Poco a poco me fui dando cuenta de que no era bien recibida en su familia, dados mis orígenes, pues a ellos les hubiera gustado que su hijo se casara con una catalana de clase bien, pero… no fue así y su nuera era una andaluza, lo que me hicieron pagar durante mucho tiempo. Consideraban a los andaluces como ciudadanos de segunda clase. Al tener que vivir en casa de mis suegros, la convivencia fue difícil. Lo lógico era que les preguntaras cómo debías llamarlos (al menos eso me aconsejó mi madre, quizá por educación) y así lo hice:
—Quería saber cómo he de llamarla: madre, suegra o doña Hortensia. —En mi familia era normal llamar «madre» a la suegra.
—Doña Hortensia. Debe haber un respeto. Además, yo solo he parido dos hijos y, por tanto, «donde no hay sangre no hay morcillas». ¿Lo tienes claro?
—Sí, doña Hortensia. —Me quedé blanca. Por supuesto, ningún intento de acercamiento por parte de ella.
Pasó un año y una mañana, al despertar, Ramón me dijo:
—Feliz aniversario. Espero que te guste —dijo, entregándome un paquetito con una gema en forma de lágrima color ámbar en una cadena.
—¡Qué ilusión! Feliz aniversario. Yo no te he comprado nada.
—No importa. Viendo tu cara ya tengo suficiente. A la noche lo celebraremos.
Yo, feliz por ser el primer aniversario de nuestro matrimonio y la mar de contenta, le dije a doña Hortensia:
—Mire qué colgante más bonito me ha regalado su hijo. —La verdad es que era precioso.
—No sé qué vais a celebrar. Como no sea el mayor error que ha cometido mi hijo… Porque tú a mí no me engañas: te has casado con él por el dinero, ya que no tenías donde caerte muerta. Si lo sabré yo —me respondió con una rabia contenida en sus palabras que daba hasta miedo.

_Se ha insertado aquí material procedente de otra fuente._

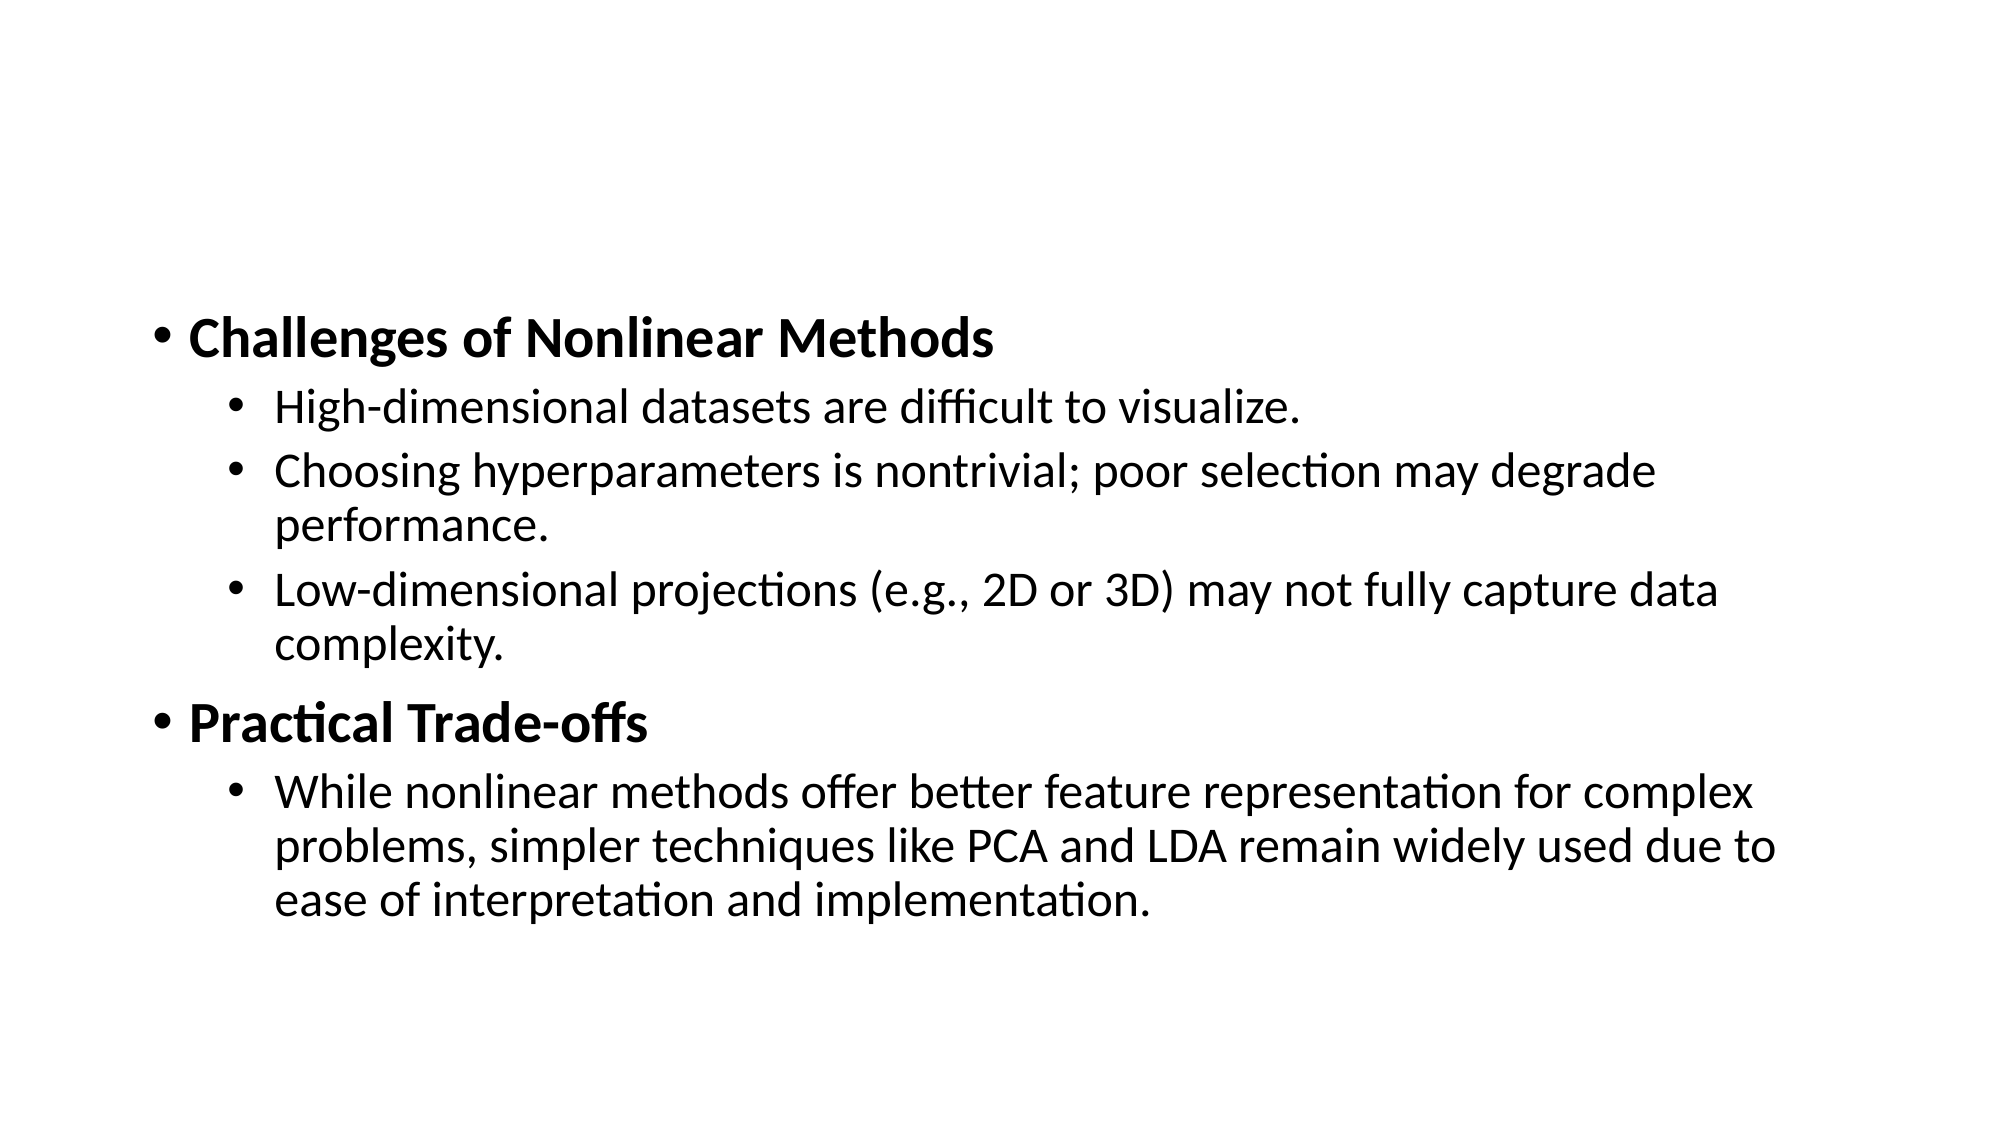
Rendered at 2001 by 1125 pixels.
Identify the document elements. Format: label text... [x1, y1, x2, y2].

Nuestra relación de pareja tuvo sus altibajos, más bajos que altos. El carácter posesivo y sus celos se fueron acentuando, pero mi creencia de poder cambiarlo con el tiempo fue creciendo. Desde luego, en aquellos tiempos, en los que todos los problemas se solucionaban en la cama, era bastante normal. Alguien me dijo, no recuerdo quién, que una mujer «debía ser para su marido una señora de día y una puta en la cama». Y si le explicaba mis problemas a mi madre siempre me decía:
—Hija, mientras tengas contento a tu marido en la cama siempre podrás hacer de él lo que quieras y, sobre todo, que tu mano izquierda no sepa lo que hace la derecha.
—Pero, mamá, es que es un sinvivir.
—Ya, pero recuerda que los trapos sucios se lavan en casa: que nunca diga su familia que vas aireando temas familiares por ahí.